The monster-making green gas is owned by evil Energyne CEO Claire Wyden (Malin Akerman bedimmed by a brunette dye job) and her chin-dimpled, doltish brother Brett (the terrifically funny Jake Lacy), who had nearly cured cancer with a gene-altering concoction named CRISPR when Claire realized she'd make more money selling giant killer rats. To whom is unclear, as the U.S. military is caught flat-footed when mega-deadly George, Ralph the wolf and Lizzie the alligator munch through the Midwest. Surely the government had seen a brochure? Still, when the FBI searches Energyne's Chicago skyscraper, the Wydens hide their hard drives. "Since when is complicity a crime?" says Morgan's Agent Russell to Brett, right around the time we realize this brat is a dead ringer for Donald Trump Jr. The siblings could try to keep a low profile. Instead, they turn on a thousand-mile homing frequency that, er, summons the beasts straight to their roof.

Look around Claire's office and you'll spot a vintage Rampage arcade game — the one where monsters score points for clobbering a skyline — amid the tasteful, doomed wood paneling. Apparently, while watching drone footage of a gorilla, wolf and alligator tag-team America, she relaxes with a couple of quarters' worth of exactly the same thing. The coincidence goes unmentioned, which is even weirder than if she'd jabbed a manicured finger at the joystick and yelped, "Hey, wait a second! Maybe waiting in this tall building ain't the smartest idea!"
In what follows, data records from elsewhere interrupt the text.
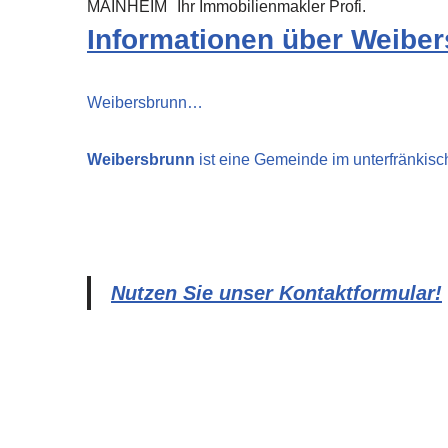
MAINHEIM
Ihr Immobilienmakler Profi.
Informationen über Weibe
Weibersbrunn…
Weibersbrunn
ist eine Gemeinde im unterfränkisc
Nutzen Sie unser Kontaktformular!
Then again, Rampage the movie is so oblivious to what made the game fun that she could have missed the connection. Rampage was a verb: You slid into the creatures' skin and personally wrecked Peoria. (And when the soldiers shot you down, you shrunk into a naked human and scurried off the screen.) But Peyton sides with the guys with guns. He doesn’t put us with the behemoths feeling their confusion and rage; we're above them in drones. A scene where George and Ralph make friends happens off stage while Peyton plops us in a bunker listening to the military pick out the best bomb. The battle lines aren't monsters versus mankind, but Davis and George against everybody else. The species-ist ranking elevates the two alpha primates, different only in their comfort with body hair, above lesser four- and two-legged mammals, with cold-blooded reptiles on the lowest rung.

Compared to Rampage, King Kong and Godzilla have James Brown levels of soul. Peyton has just made another movie about the Rock running through rubble. There are a few great shots: a vertiginous Johnson racing across a toppled high-rise as Lizzie hunts him from below; the wolf's skittering claws on Chicago pavement, as klutzy as a puppy on linoleum; and earlier, his lupine slow-mo pounce on a helicopter. Or as Jeffrey Dean Morgan would drawl, a "whirlybird." There are clunky shots, too, like a parachute jump filmed right underneath Johnson's nostrils. Rampage doesn't look for the humanity in monsters, but it's sure searching for the ugliness in man.